— TEXTE FOURNI —
+-------+

Veja un jour, Veja toujours

@veja @modetrotter

Je pense que la mode doit avoir un sens. J’ai toujours été attirée par une marque parce que j’avais entendu une histoire, aujourd’hui on utiliserait plutôt le terme storytelling, ou parce que je l’associais à un artiste, une musique, une époque et une attitude que j’appréciais. C’est de cette façon que Veja m’a paru être une marque intéressante. En tant que férue de baskets, j’ai beaucoup de mal à laisser entrer autre chose que du Nike, du Adidas et du Converse dans mon dressing. Je me souviens avoir écouté le discours de ces parisiens plein de bonnes intentions dans la salle de conférences du Rich Mix à Londres. A cette époque, j’étais officiellement stagiaire pour Pants to Poverty et plus officieusement pour Tigerlily Films. Je n’y croyais pas une seule seconde à cette idée de fabrication totalement transparente mais j’ai trouvé le concept éthique audacieux et les baskets pas trop moches. Je pensais clairement qu’ils se lasseraient d’aller chercher le caoutchouc au fin fond de la forêt amazonienne. Apparement non, et ça, c’était il y a plus d’une dizaine d’années. Ces bobos parisiens ont su séduire la banlieusarde que je suis. Depuis, je collectionne plusieurs paires de la griffe. Il m’a suffit de recroiser ces fameuses sneakers dans le clip d’Oumou Sangaré, Kamelemba, portées par les Swaggers pour retomber en adolescence. Je vous avoue que la dernière collaboration avec Modetrotter me fait clairement de l’oeil. Veja a inventé un modèle, un point de vue, une façon de concevoir la mode autrement et ces parisiens plein bonnes intentions n’y se sont jamais éloignés.

+-------+

— CONSIGNE —
D'après le texte sur Veja, dans quel clip les baskets de la marque sont-elles réapparues ?

— Entrées de la collection —

+-------+

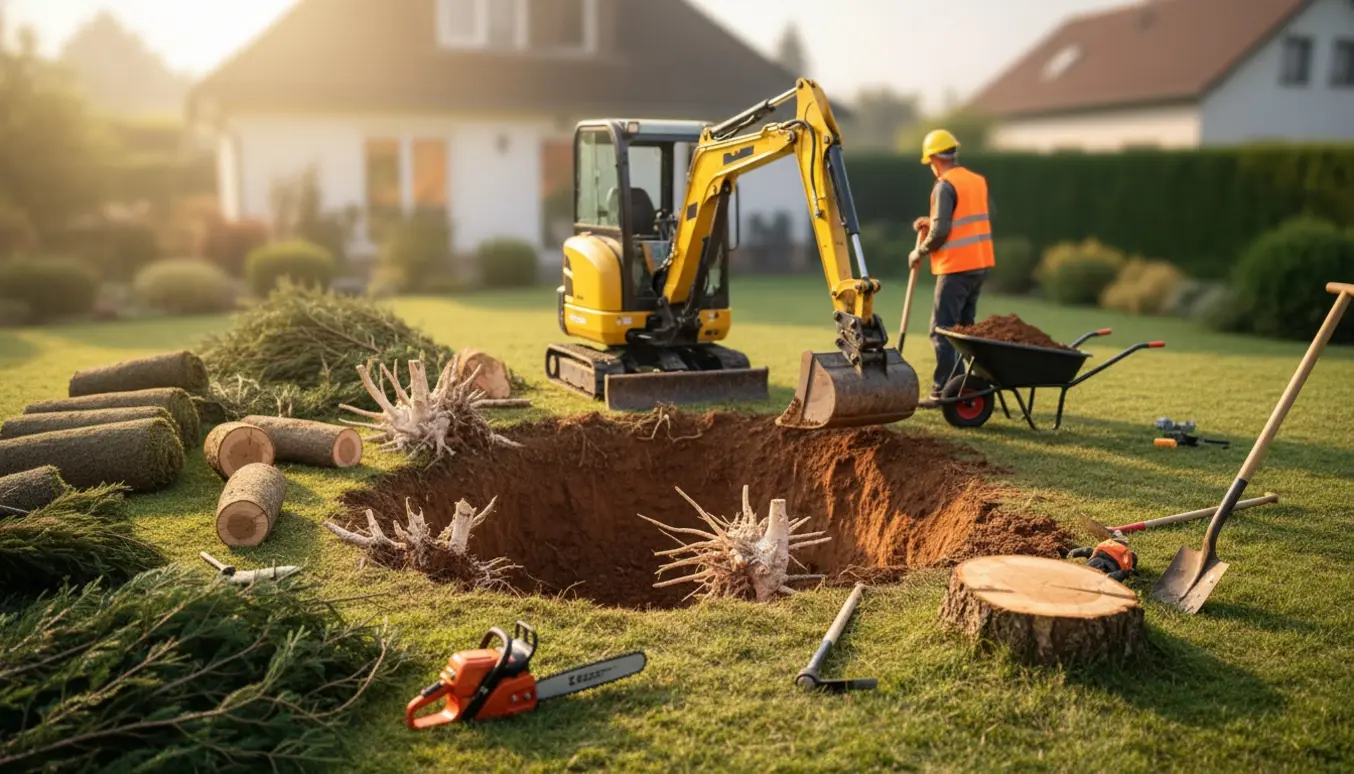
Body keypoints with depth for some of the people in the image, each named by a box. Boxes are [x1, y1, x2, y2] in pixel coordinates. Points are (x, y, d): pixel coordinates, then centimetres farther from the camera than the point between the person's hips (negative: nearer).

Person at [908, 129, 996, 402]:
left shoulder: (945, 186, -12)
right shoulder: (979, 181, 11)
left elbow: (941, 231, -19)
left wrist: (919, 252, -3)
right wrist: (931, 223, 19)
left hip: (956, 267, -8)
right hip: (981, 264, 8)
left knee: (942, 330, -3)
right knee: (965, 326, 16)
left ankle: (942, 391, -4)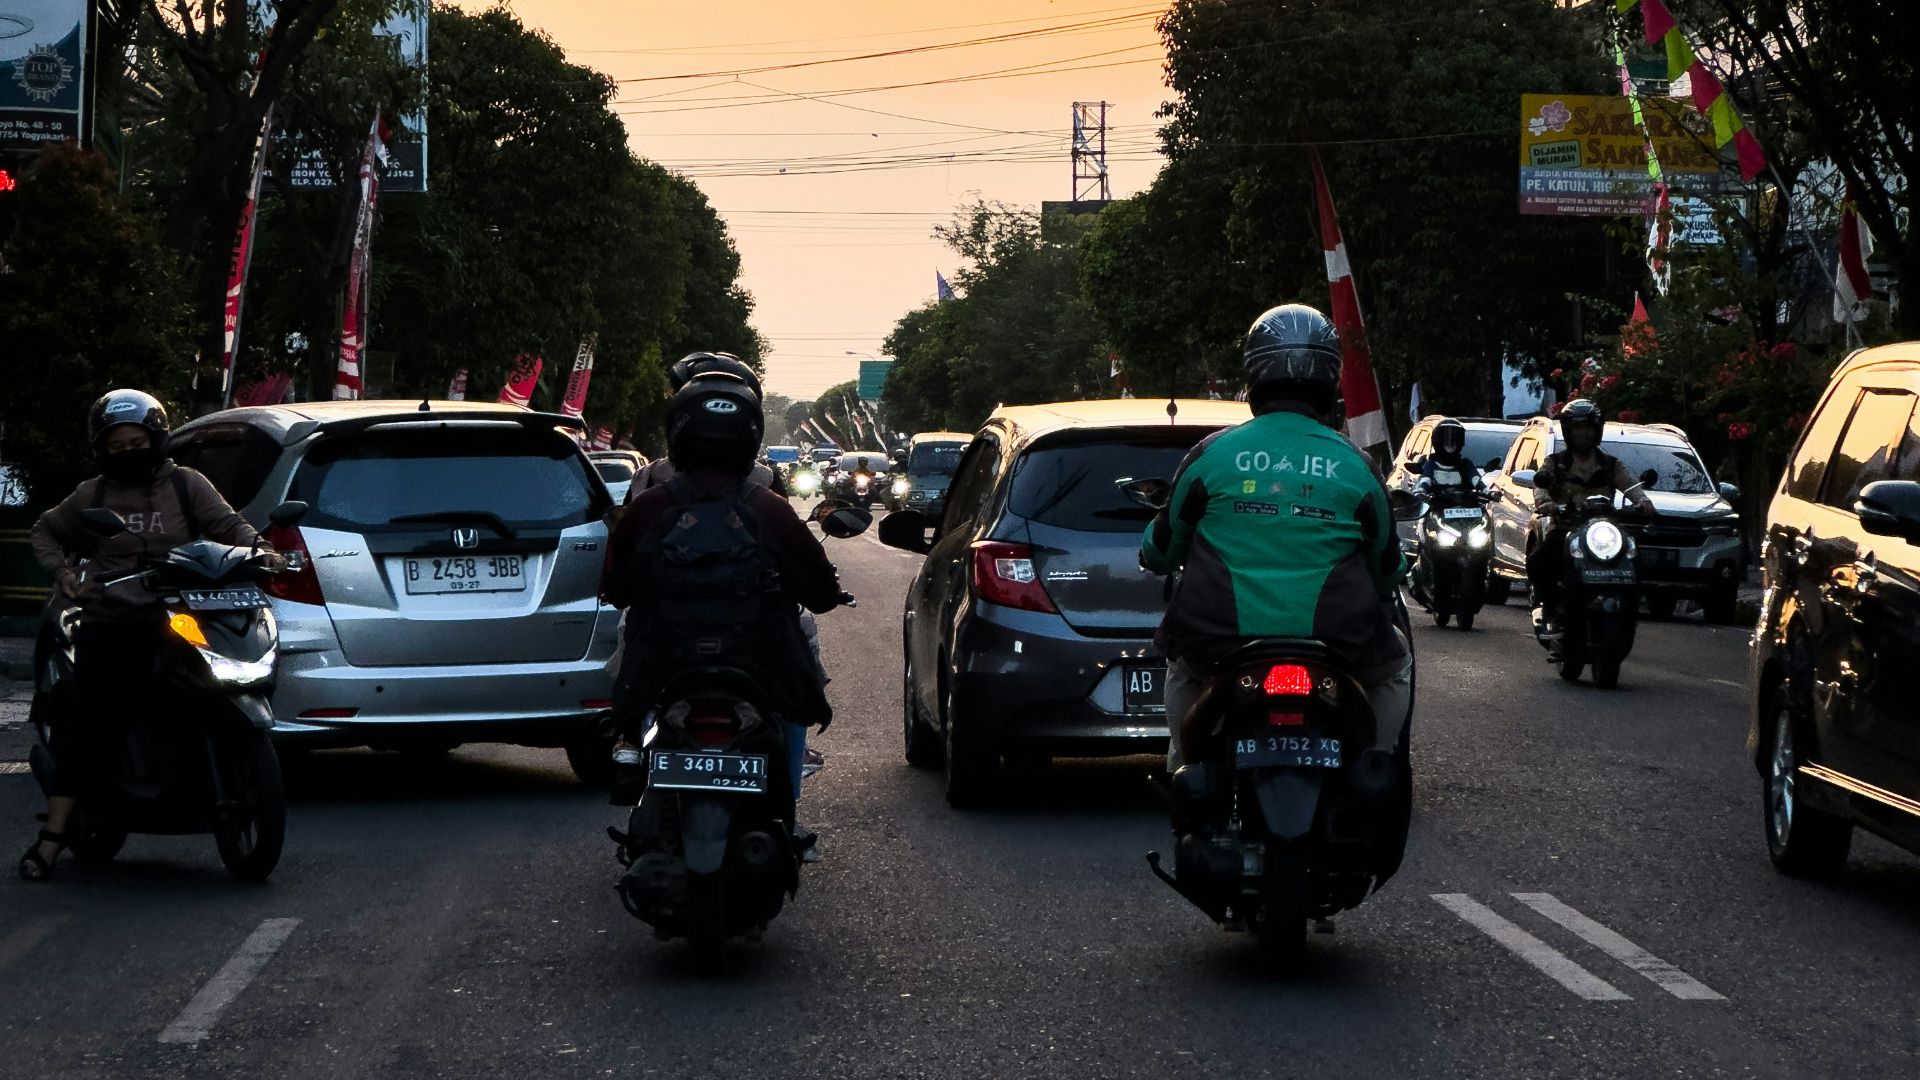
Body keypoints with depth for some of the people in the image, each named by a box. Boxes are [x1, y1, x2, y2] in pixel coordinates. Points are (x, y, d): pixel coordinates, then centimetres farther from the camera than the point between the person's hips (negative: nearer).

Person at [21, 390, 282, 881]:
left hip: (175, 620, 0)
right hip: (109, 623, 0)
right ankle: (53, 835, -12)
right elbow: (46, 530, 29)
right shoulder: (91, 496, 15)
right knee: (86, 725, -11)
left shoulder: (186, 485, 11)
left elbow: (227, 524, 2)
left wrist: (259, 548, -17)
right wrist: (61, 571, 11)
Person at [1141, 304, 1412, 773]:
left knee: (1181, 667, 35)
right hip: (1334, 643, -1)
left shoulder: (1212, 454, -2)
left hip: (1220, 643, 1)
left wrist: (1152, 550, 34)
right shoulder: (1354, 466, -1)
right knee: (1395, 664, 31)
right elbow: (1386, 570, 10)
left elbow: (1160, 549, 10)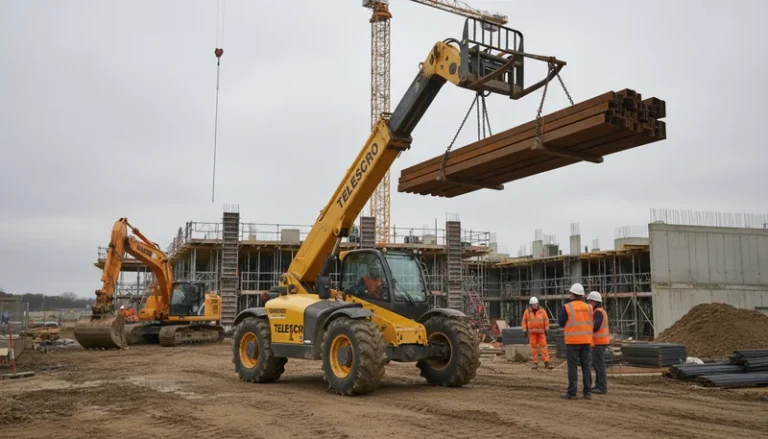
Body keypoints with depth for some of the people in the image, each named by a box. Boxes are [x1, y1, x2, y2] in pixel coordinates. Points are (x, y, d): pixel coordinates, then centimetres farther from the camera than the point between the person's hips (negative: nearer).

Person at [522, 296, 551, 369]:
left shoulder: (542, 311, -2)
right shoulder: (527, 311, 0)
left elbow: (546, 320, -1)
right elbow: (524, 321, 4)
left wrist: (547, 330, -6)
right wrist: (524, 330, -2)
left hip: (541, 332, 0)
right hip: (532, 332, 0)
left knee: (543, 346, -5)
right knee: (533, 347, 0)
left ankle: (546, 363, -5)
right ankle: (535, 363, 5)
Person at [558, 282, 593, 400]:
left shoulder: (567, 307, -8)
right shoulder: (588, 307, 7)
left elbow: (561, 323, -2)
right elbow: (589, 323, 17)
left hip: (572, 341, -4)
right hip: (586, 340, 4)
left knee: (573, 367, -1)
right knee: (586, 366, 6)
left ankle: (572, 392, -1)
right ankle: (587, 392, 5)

+-------+

— RÉPONSE —
Dans le clip Kamelemba d'Oumou Sangaré, où elles sont portées par les Swaggers.